Work instruction 1
In the extract on Japonic and Germanic languages, which semantic domain did the comparison examine?
Work instruction 2
Summarize the extract comparing Japonic and Germanic languages in two sentences.
Work instruction 3
Write the next paragraph of the extract comparing Japonic and Germanic terms for cutting and breaking, picking up after its final sentence.

Extract
=====
We compared our Japonic data with data from a previous study on the Germanic languages to investigate the amount of variation within and between language families. We found that correlations between Japonic and Germanic languages were positive, confirming cross-linguistic constraints on semantic variability in the cutting and breaking domain. If Japanese was indeed an outlier, we would have expected zero or even negative correlations between the Japonic and Germanic languages, but this was not the case. We also found that similarities within language families were larger than between language families, hinting at lineage-specific developments in addition to these broader cross-linguistic constraints. Finally, the Japonic languages were more similar to each other than the Germanic languages, showing that the rate and extent of lineage-specific developments can differ between language families. Some semantic domains in some languages—in this case, cutting and breaking across the Japonic languages—appear to be very stable.
=====
Record set
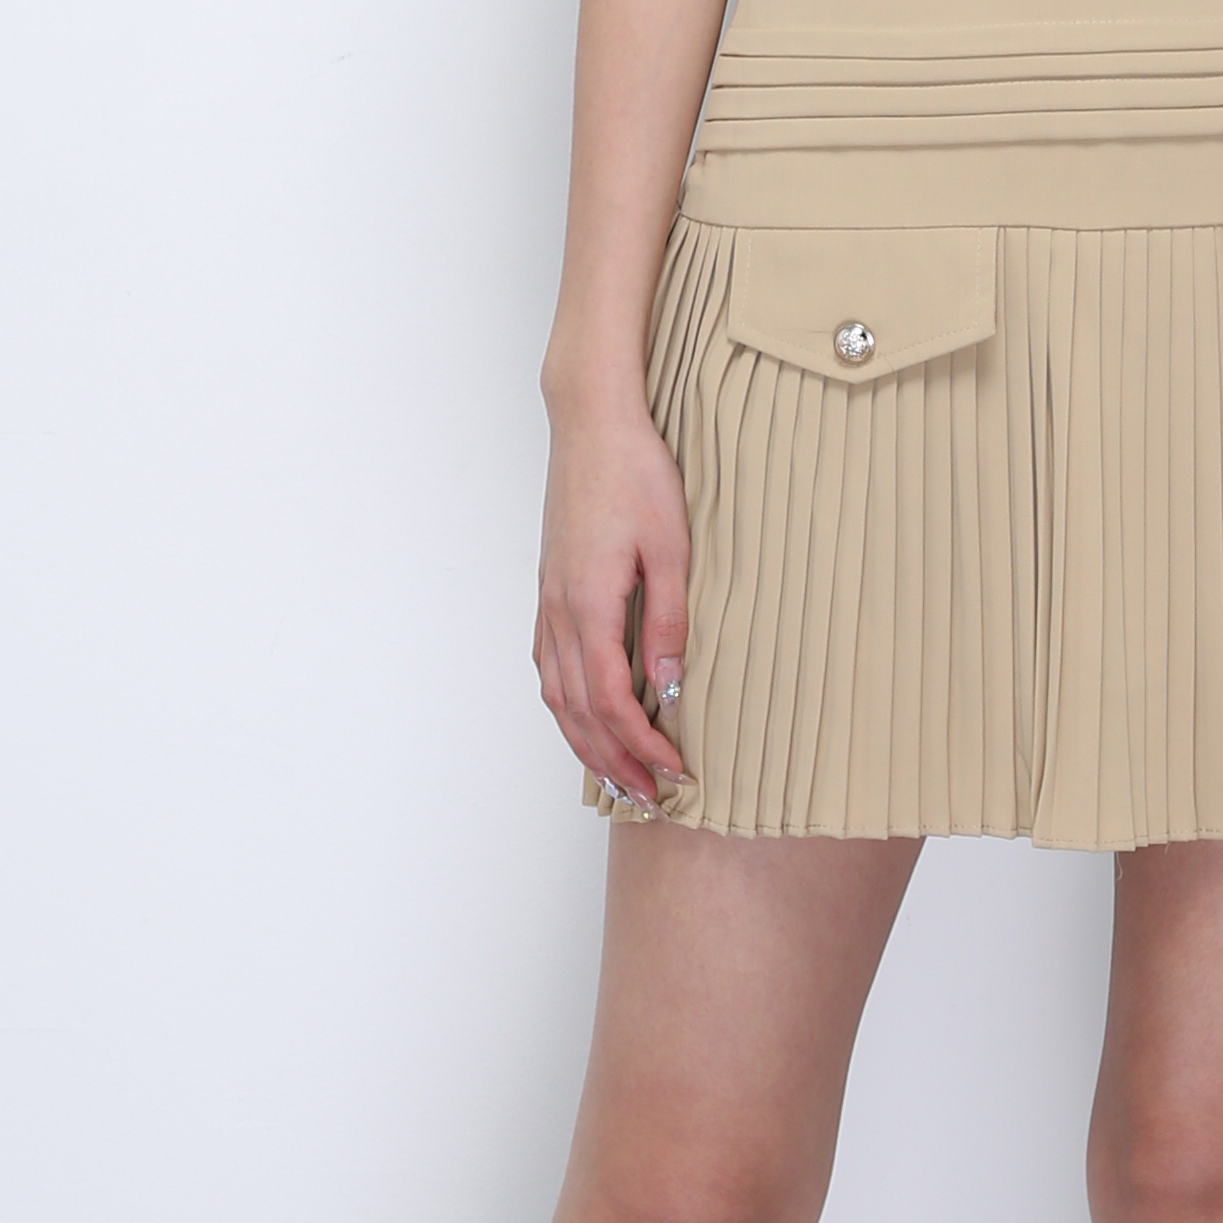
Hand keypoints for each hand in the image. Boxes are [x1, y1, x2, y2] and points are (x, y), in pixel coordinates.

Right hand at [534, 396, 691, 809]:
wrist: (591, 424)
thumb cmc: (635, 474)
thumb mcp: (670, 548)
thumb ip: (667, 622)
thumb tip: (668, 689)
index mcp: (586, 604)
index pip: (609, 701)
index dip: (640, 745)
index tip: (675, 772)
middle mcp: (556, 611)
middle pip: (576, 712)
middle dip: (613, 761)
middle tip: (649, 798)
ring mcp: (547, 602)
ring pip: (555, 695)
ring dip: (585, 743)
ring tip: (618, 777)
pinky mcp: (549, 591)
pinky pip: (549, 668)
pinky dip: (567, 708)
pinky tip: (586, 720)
=====
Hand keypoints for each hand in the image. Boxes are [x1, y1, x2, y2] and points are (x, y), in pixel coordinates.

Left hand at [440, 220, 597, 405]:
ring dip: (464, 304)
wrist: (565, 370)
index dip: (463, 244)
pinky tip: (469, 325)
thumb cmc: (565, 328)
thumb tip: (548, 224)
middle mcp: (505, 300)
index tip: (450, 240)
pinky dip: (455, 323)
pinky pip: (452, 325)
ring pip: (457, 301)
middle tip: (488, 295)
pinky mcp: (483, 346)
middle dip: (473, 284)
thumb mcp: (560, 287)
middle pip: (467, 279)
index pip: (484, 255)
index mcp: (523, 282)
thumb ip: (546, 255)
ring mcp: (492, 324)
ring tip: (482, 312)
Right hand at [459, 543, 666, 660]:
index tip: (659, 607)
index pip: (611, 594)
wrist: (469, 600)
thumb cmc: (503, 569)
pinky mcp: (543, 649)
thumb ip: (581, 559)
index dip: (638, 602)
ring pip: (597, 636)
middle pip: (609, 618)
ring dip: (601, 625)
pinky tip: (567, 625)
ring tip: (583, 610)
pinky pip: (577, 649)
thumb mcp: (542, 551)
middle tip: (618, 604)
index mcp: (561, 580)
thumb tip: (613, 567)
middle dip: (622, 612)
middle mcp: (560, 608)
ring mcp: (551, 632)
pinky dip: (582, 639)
=====
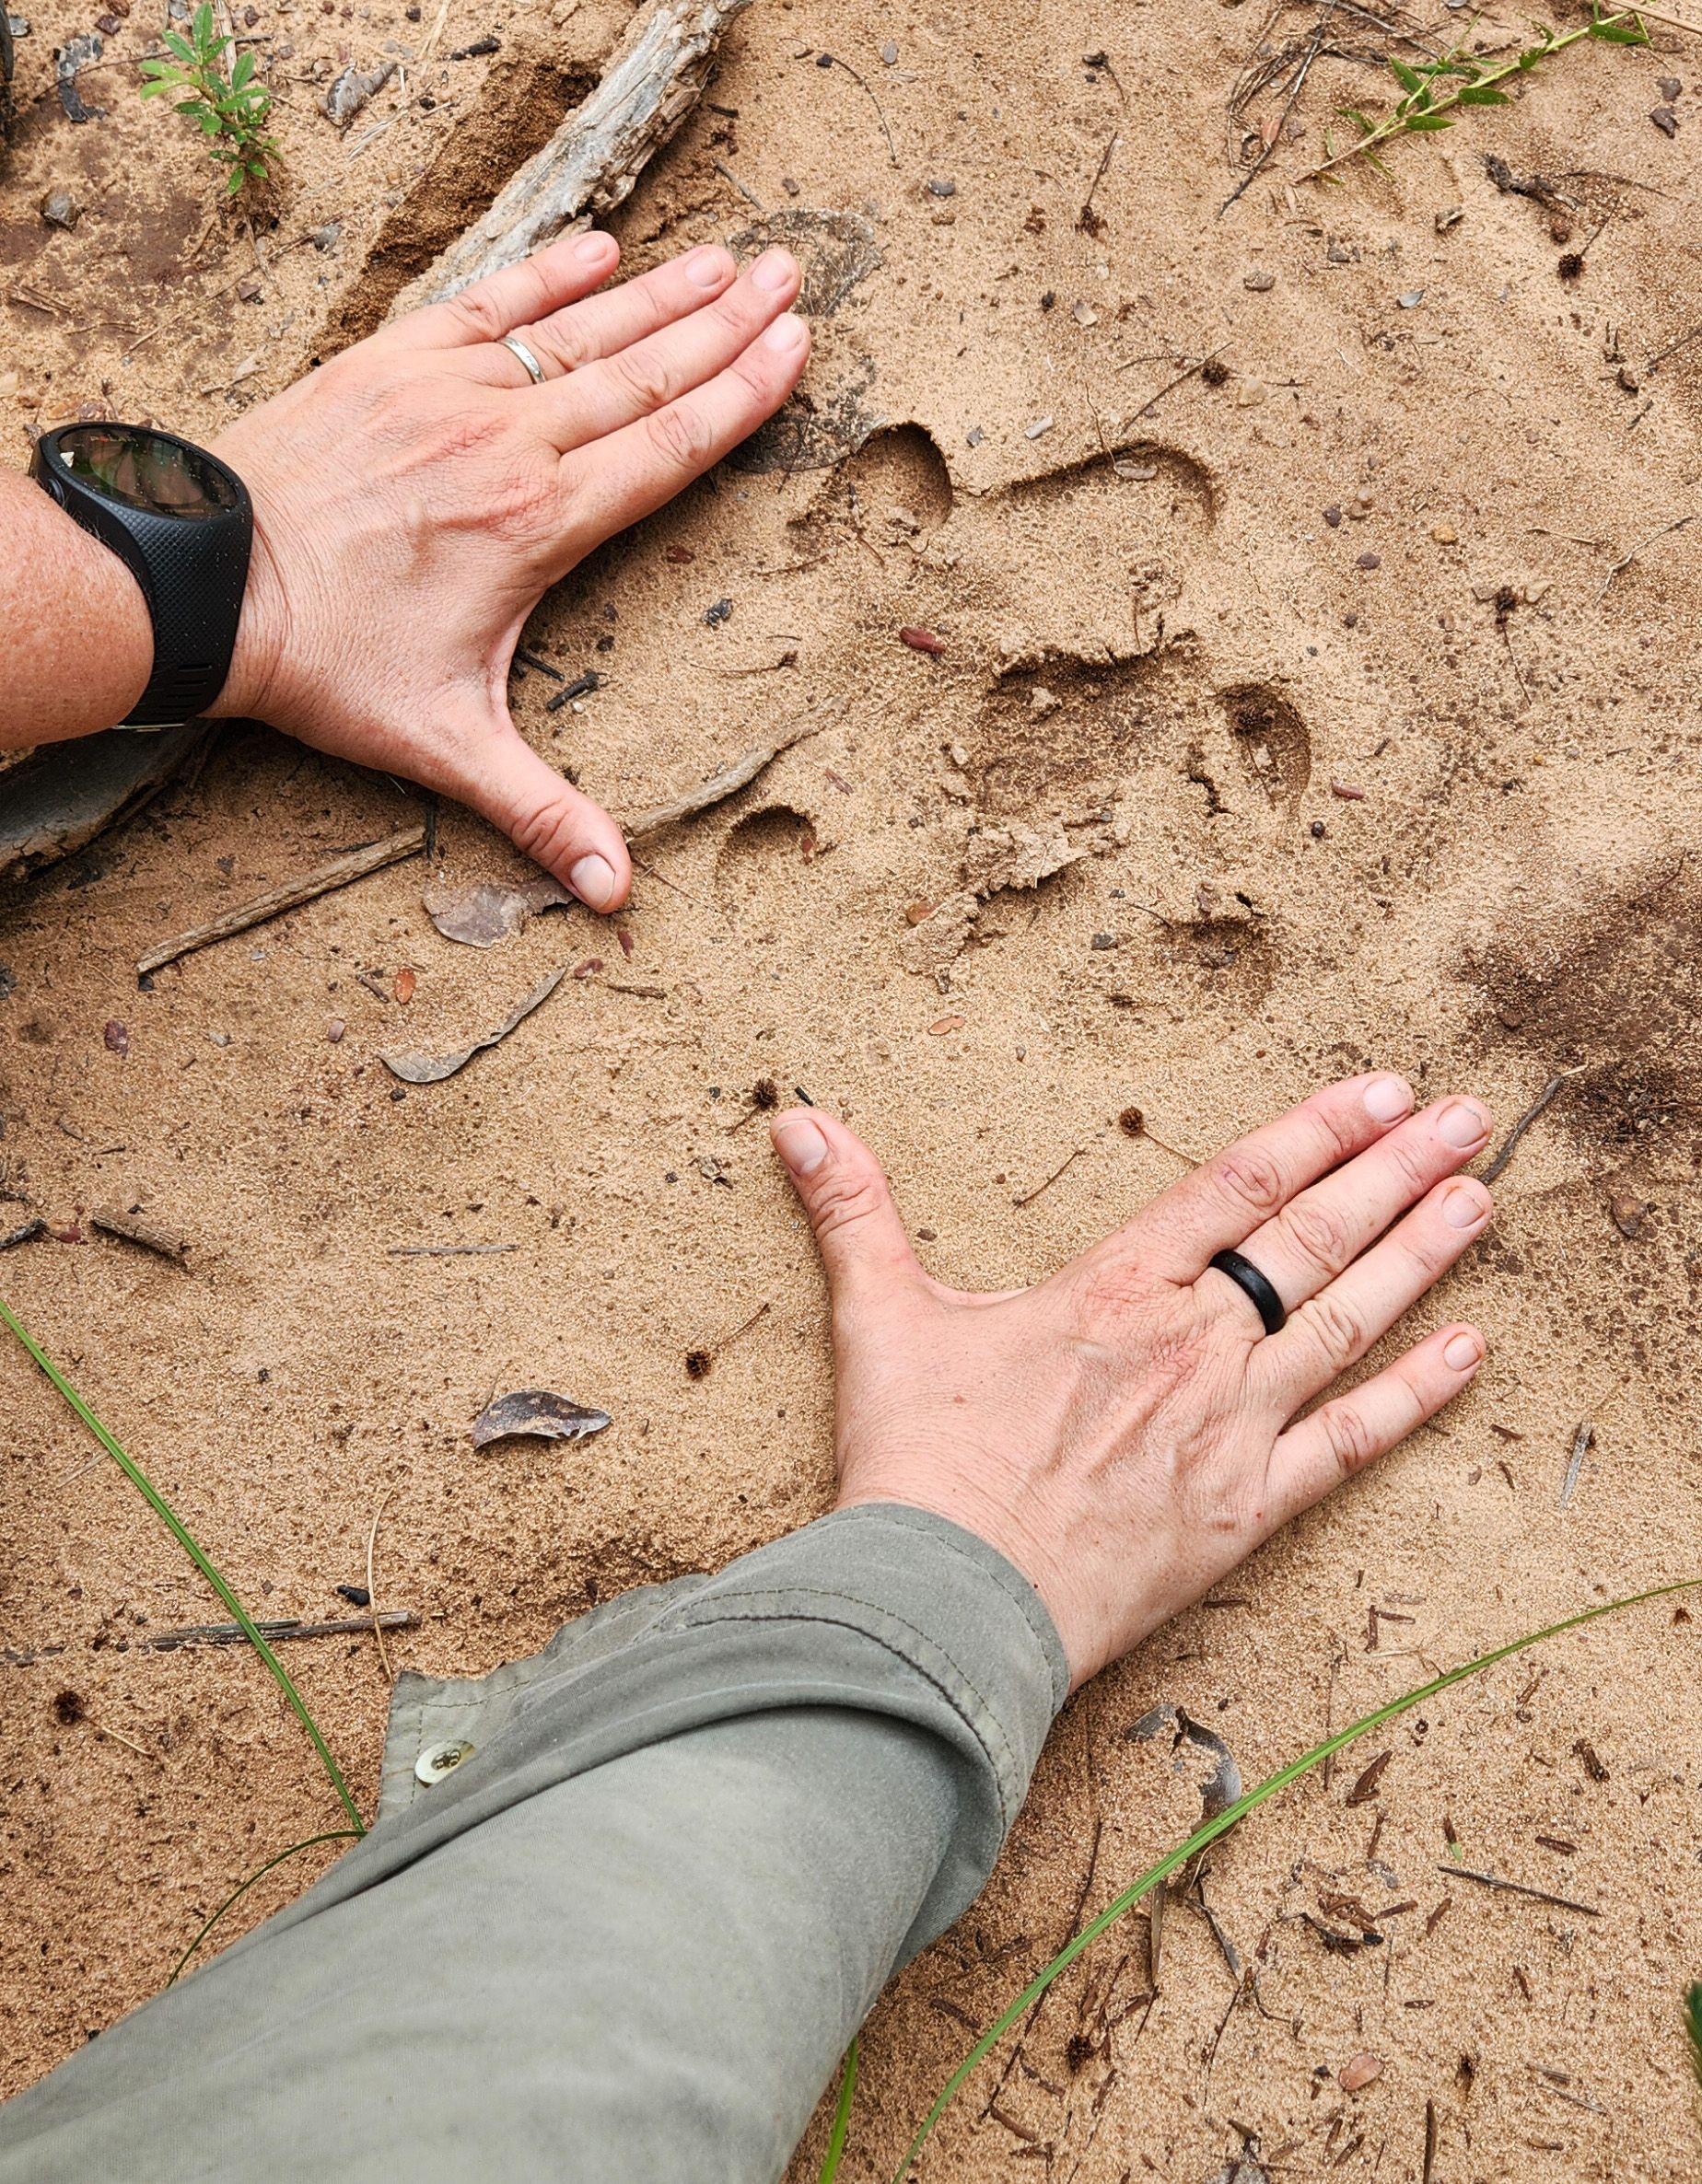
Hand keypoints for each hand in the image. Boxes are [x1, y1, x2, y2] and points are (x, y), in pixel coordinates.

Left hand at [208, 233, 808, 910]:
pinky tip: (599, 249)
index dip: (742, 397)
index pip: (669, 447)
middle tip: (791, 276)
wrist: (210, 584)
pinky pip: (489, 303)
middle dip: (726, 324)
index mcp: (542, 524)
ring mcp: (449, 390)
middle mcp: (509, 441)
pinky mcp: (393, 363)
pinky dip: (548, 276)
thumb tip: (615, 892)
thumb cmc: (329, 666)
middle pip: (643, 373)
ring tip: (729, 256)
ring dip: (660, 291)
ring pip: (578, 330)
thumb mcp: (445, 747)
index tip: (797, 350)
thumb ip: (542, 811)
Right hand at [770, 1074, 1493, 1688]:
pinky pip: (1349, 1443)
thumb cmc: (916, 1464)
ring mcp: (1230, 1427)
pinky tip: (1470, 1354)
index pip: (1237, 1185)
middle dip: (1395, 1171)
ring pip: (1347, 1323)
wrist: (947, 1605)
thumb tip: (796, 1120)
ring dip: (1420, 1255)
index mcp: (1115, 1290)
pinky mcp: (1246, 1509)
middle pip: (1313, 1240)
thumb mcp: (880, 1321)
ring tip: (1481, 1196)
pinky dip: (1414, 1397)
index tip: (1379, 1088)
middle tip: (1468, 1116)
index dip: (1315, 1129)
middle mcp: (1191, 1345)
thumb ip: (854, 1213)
=====
Expected answer 1
The cutting and breaking domain.

Expected answer 2
Positive correlations between Japonic and Germanic data in the cutting and breaking domain confirm cross-linguistic constraints on semantic variability, so Japanese is not an outlier. Similarities were larger within language families than between them, and the Japonic languages were more alike than the Germanic ones, which shows that lineage-specific developments can differ between families and that some domains are very stable.

Expected answer 3
While this study reveals that the Japonic languages have very similar semantic categories, it is not known whether semantic stability is a general feature of these languages or whether this is domain-specific. Close examination of other semantic domains is required to adjudicate. For body parts, for example, Standard Japanese and other mainland dialects do not distinguish between ‘foot’ and ‘leg’, while some varieties of Ryukyuan do (Hirayama 1992; Huisman et al. 2021). Similarly, the exact extensional ranges of the terms for ‘arm’ and ‘hand’ appear to differ between Japanese and Ryukyuan (Hirayama 1992; Huisman et al. 2021), and even within Japanese (Majid and van Staden 2015: 577). Systematic comparative work on semantic differences in other domains is needed to reveal the extent of such variation across the Japonic language family and how this compares to the variation we find in other language families.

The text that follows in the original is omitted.